(Beginning of Dataset records)
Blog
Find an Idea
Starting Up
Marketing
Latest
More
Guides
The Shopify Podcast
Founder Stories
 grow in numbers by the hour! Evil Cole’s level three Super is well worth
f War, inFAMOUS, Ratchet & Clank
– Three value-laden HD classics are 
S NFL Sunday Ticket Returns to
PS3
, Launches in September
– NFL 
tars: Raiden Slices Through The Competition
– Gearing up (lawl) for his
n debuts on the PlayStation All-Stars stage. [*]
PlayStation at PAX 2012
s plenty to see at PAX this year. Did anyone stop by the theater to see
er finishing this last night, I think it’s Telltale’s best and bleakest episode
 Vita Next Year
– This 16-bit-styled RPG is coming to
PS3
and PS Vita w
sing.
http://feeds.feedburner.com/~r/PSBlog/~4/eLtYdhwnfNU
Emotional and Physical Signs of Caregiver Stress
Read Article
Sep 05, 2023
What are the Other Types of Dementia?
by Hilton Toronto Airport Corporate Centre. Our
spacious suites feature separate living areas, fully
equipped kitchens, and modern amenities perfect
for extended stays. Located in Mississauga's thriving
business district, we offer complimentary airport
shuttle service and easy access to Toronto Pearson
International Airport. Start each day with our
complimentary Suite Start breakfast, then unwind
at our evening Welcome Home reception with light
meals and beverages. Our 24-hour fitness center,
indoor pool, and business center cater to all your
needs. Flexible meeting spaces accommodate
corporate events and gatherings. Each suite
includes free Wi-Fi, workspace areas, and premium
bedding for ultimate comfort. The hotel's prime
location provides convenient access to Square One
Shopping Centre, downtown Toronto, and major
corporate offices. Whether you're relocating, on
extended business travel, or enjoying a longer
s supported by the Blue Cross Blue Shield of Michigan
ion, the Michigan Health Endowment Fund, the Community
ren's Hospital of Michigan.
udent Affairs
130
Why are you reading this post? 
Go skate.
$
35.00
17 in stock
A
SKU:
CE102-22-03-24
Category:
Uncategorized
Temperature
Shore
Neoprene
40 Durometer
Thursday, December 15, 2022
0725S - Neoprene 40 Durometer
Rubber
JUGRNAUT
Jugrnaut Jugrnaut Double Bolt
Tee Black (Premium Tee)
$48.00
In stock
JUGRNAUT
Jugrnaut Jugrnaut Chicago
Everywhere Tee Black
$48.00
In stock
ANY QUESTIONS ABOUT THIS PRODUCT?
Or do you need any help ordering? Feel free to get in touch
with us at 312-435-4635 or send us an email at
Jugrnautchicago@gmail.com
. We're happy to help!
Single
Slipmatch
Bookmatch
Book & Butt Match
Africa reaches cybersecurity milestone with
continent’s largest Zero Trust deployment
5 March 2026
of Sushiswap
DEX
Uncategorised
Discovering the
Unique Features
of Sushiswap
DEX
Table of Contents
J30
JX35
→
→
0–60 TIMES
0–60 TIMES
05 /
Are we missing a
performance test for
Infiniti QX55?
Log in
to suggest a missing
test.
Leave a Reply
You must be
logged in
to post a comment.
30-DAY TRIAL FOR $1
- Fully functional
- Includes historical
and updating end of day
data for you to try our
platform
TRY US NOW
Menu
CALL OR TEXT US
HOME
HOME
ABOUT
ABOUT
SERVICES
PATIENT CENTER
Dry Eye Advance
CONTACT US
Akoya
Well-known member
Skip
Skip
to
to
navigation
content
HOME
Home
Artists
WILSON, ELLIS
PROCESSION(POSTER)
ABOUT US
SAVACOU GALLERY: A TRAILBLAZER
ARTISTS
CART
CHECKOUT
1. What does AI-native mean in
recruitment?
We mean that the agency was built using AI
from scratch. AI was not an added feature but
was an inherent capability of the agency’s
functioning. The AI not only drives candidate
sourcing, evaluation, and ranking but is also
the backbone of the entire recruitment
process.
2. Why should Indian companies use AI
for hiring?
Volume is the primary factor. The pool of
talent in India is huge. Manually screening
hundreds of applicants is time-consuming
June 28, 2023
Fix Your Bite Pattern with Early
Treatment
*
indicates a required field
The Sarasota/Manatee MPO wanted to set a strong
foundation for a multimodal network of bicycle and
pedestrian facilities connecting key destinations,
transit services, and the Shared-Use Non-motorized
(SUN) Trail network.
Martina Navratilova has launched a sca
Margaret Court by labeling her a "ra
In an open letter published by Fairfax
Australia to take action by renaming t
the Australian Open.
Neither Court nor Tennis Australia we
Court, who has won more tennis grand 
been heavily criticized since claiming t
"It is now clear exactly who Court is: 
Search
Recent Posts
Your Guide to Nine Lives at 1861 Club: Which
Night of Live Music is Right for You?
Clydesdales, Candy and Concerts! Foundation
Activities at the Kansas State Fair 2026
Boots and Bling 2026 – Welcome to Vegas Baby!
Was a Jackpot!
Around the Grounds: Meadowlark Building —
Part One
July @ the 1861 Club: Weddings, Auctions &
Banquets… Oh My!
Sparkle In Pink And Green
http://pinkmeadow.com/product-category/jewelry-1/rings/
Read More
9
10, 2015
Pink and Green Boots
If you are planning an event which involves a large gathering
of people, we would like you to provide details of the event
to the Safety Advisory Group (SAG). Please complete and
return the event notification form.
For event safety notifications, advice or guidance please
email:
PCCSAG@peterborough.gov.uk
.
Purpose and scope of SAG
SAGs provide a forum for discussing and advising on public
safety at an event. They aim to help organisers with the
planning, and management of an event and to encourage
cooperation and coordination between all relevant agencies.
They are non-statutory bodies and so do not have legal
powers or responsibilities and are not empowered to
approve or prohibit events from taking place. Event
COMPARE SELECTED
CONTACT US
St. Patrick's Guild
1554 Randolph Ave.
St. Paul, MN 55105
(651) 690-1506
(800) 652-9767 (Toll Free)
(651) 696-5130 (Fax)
(End of Dataset records)
• **Task details**: Switch "complimentary" to "free" in the entries from the first line through the line that contains "Thursday, December 15, 2022", and leave everything else unchanged. Give back only those lines.

• **Expected answer**:
Blog
Find an Idea
Starting Up
Marketing
Latest
More
Guides
The Shopify Podcast
Founder Stories
 grow in numbers by the hour! Evil Cole’s level three Super is well worth
f War, inFAMOUS, Ratchet & Clank
– Three value-laden HD classics are 
S NFL Sunday Ticket Returns to
PS3
, Launches in September
– NFL 
tars: Raiden Slices Through The Competition
– Gearing up (lawl) for his
n debuts on the PlayStation All-Stars stage. [*]
PlayStation at PAX 2012
s plenty to see at PAX this year. Did anyone stop by the theater to see
er finishing this last night, I think it’s Telltale’s best and bleakest episode
 Vita Next Year
– This 16-bit-styled RPG is coming to
PS3
and PS Vita w
sing.
http://feeds.feedburner.com/~r/PSBlog/~4/eLtYdhwnfNU
Emotional and Physical Signs of Caregiver Stress
Read Article
Sep 05, 2023
What are the Other Types of Dementia?
by Hilton Toronto Airport Corporate Centre. Our
spacious suites feature separate living areas, fully
equipped kitchens, and modern amenities perfect
for extended stays. Located in Mississauga's thriving
business district, we offer free airport
shuttle service and easy access to Toronto Pearson
International Airport. Start each day with our
free Suite Start breakfast, then unwind
at our evening Welcome Home reception with light
meals and beverages. Our 24-hour fitness center,
indoor pool, and business center cater to all your
needs. Flexible meeting spaces accommodate
corporate events and gatherings. Each suite
includes free Wi-Fi, workspace areas, and premium
bedding for ultimate comfort. The hotel's prime
location provides convenient access to Square One
Shopping Centre, downtown Toronto, and major
corporate offices. Whether you're relocating, on
extended business travel, or enjoying a longer
s supported by the Blue Cross Blue Shield of Michigan
ion, the Michigan Health Endowment Fund, the Community
ren's Hospital of Michigan.
udent Affairs
130
Why are you reading this post? 
Go skate.
$
35.00
17 in stock
A
SKU:
CE102-22-03-24
Category:
Uncategorized
Temperature
Shore
Neoprene
40 Durometer
Thursday, December 15, 2022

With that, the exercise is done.